First, I want to give you a warning. You’ll be humming ‘I will survive’ for the rest of the time you spend reading this article. You can pick your own version, but it will happen. It happens to me every time I think of the petrified forest, because what other use of the word ‘petrified’ can you think of? Feel free to answer that. In the meantime, hum away. We’re going to the petrified forest and the painted desert.

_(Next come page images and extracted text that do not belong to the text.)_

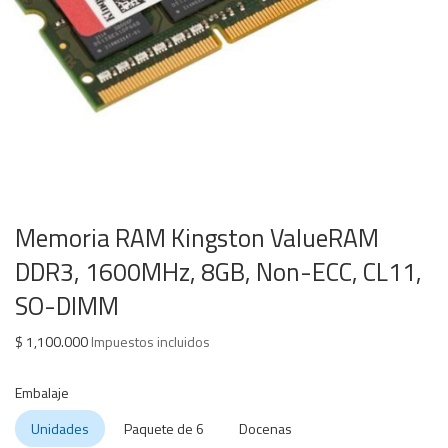
Memoria RAM Kingston ValueRAM
DDR3, 1600MHz, 8GB, Non-ECC, CL11,
SO-DIMM
$
1,100.000
Impuestos incluidos
Embalaje
Unidades
Paquete de 6
Docenas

“First I was afraid, I was petrified.” We’d had our big trip from Phoenix to Sedona and the Grand Canyon and back to Phoenix. Seeing literally everything worth seeing in between the Canyons and Phoenix, we prepared for a last two days of luxurious laziness. We were staying somewhere with a lovely pool, and having escaped the cold of Missouri, sunshine and pool sounded fantastic. On our way to the pool, we dived into a bookcase and noticed one of those travel books with a million places to see before you die. They should sell those books geographically, where all the places you’d have to see are in a 100-mile radius and not that expensive. You know, you read a book that is essentially a bucket list, and after two weekends in the car you can die peacefully. Doesn’t work that way. Marrying Mrs Missouri means taking a 6-hour bus trip detour through Turkey just to see a spectacular mountain for a whopping two hours (totally worth it, though).
“I should have changed that stupid lock, I should have made you leave the key, if I had known for just one second, you’d be back to bother me…” Alas, we fell into the trap of reading the travel book, and discovered Arizona had more to offer. Checking Google Maps, we found out we could in fact do the petrified forest, the meteor crater (that is really its name) and some weird mountain castle in one day. The next day, that is exactly what we did. The petrified forest was very cool. I was tempted to take one of the small pieces of petrified wood, but kept my composure. You are welcome, future visitors of the petrified forest. The most amazing thing to me was how well petrified wood is preserved. The forest wasn’t actually a forest, but rather the end station of a land slide that took a forest with it. The perfect storm of conservation circumstances makes for perfectly conserved petrified wood. It’s millions of years old, and still the logs look perfect. You can count the rings if you want to. It is conveniently located in the painted desert, so we took some pictures of the surroundings, too. From there on we drove to the crater (when you there, you realize it doesn’t deserve a name; it’s a big crater) and back home to the pool. Now, if you’ll excuse me, I’ll start belting ‘I will survive in the shower’.